Reporter geosurvey.co.id Lita Febriani melaporkan
geosurvey.co.id, JAKARTA – Angka manufaktur dalam negeri akhir tahun terus memburuk. Hal ini dibuktikan dengan Indeks Manajer Pembelian (PMI) Manufaktur Indonesia Oktober 2024 yang tak mau menyimpang dari angka 49,2 poin yang dicapai pada September lalu.
Capaian tersebut membuat PMI Indonesia masih terus mengalami penurunan. S&P Global mengatakan PMI manufaktur tahun 2024 dipengaruhi oleh sedikit penurunan output dan pesanan baru, sehingga memperpanjang periode penurunan selama empat bulan.
Perwakilan Pers Kementerian Perindustrian Febri Hendri Antoni Arif mengungkapkan, alasan PMI tak bergerak selama sebulan adalah karena Peraturan Menteri Perdagangan No. 8/2024.
“PMI Oktober 2024 S&P Global untuk Indonesia merupakan bukti nyata dampak Permendag 8/2024,” kata Febri di Jakarta, Jumat (11/1/2024).
Peraturan Menteri Perdagangan No. 8/2024 menjadi penyebab menurunnya kinerja produksi karena pasar dalam negeri Indonesia dibanjiri produk akhir impor.
Peraturan Menteri Perdagangan No. 8/2024, aturan penerbitan izin teknis (Pertek) Kementerian Perindustrian untuk produk jadi dibatalkan.
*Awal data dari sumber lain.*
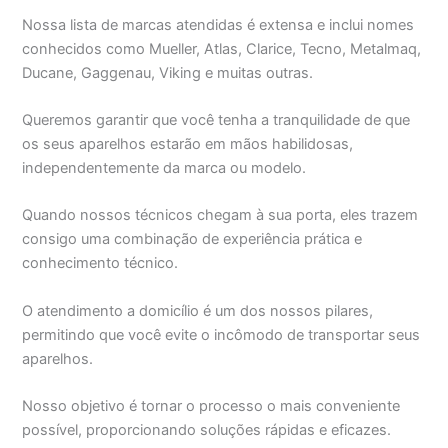
Nossa lista de marcas atendidas é extensa e inclui nomes
conhecidos como Mueller, Atlas, Clarice, Tecno, Metalmaq,
Ducane, Gaggenau, Viking e muitas outras.
Queremos garantir que você tenha a tranquilidade de que
os seus aparelhos estarão em mãos habilidosas,
independentemente da marca ou modelo.
Quando nossos técnicos chegam à sua porta, eles trazem
consigo uma combinação de experiência prática e
conhecimento técnico.
O atendimento a domicílio é um dos nossos pilares,
permitindo que você evite o incômodo de transportar seus
aparelhos.
Nosso objetivo é tornar o processo o mais conveniente
possível, proporcionando soluções rápidas e eficazes.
Dari 518 kode HS kelompok komoditas yang impornya dimuat dalam buku peraturan ini, hampir sebagian besar, yaitu 88,42 persen atau 458 item, merupakan kode HS untuk produk jadi yang dapat diproduksi oleh industri dalam negeri.
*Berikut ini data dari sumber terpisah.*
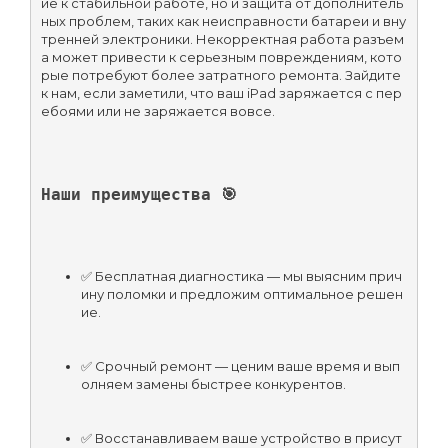
ие к стабильной работе, но и защита от дополнитель
ных проблем, таких как неисправности батареи и вну
тренней электроники. Некорректная работа разъем
а может привести к серьезным повреждениям, кото
рые потребуют более затратного ремонта. Зайдите 
к нам, если заметили, что ваш iPad заряжается с пер
ебоями или не заряжается вовсе.
Наши преимущества 🎯
✅ Бесплатная диагностика — мы выясним прич
ину поломки и предложим оптимальное решен
ие.
✅ Срочный ремонт — ценим ваше время и вып
олняем замены быстрее конкурентов.
✅ Восстанавливаем ваше устройство в присут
Peraturan Menteri Perdagangan No. 8/2024 membuka pintu bagi produk jadi yang diimpor sebanyak-banyaknya dan membanjiri pasar Indonesia.
“Jadi kami mempertanyakan apa yang disampaikan Mendag bahwa tujuan Permendag Nomor 8 Tahun 2024 adalah untuk melindungi industri dalam negeri, khususnya industri TPT. Faktanya justru sebaliknya. Permendag Nomor 8 Tahun 2024 tidak memerlukan Pertek atau rekomendasi impor produk jadi untuk pasar dalam negeri Indonesia. Oleh karena itu, seluruh produk TPT, khususnya produk jadi, terbuka untuk diimpor seluas-luasnya melalui kebijakan ini, jelas Febri.
Perwakilan Kemenperin menegaskan, Kemenperin tidak bisa hanya berupaya menjaga lingkungan yang kondusif bagi industri lokal agar terus tumbuh dan menjadi tulang punggung pencapaian target pertumbuhan ekonomi 7-8% yang dicanangkan Presiden Prabowo. Subianto. Kebijakan kementerian/lembaga lain sangat menentukan kinerja produksi.
“Kami menghimbau kepada kementerian/otoritas lain untuk menurunkan ego sektoralnya guna melindungi industri manufaktur dalam negeri. Kemenperin telah menjalankan seluruh tugas pokok dan fungsinya sebagai pengawas industri untuk mendorong pertumbuhan industri dan mencapai pertumbuhan ekonomi sebesar 7-8 persen. ” Kami berharap K/L yang memiliki kebijakan terkait sektor manufaktur dapat bersinergi dengan mengambil kebijakan yang berdampak positif terhadap pertumbuhan sektor industri,” kata Febri.
Salah satu kebijakan kementerian/lembaga lain yang sangat dibutuhkan Kementerian Perindustrian dan Perindustrian saat ini adalah penerapan Tindakan Perlindungan Bea Masuk (BMTP) untuk pakaian jadi. Sebelumnya, Kemenperin mengusulkan BMTP garmen dan sempat dibahas di Bandung beberapa waktu lalu.
Namun usulan tersebut masih ditolak oleh kementerian/lembaga yang bertanggung jawab. Sektor industri sangat membutuhkan perlindungan pasar terhadap produk jadi atau produk akhir rantai produksi. Oleh karena itu, harus segera dilakukan tindakan nyata agar sektor manufaktur dapat bertahan. kata Febri.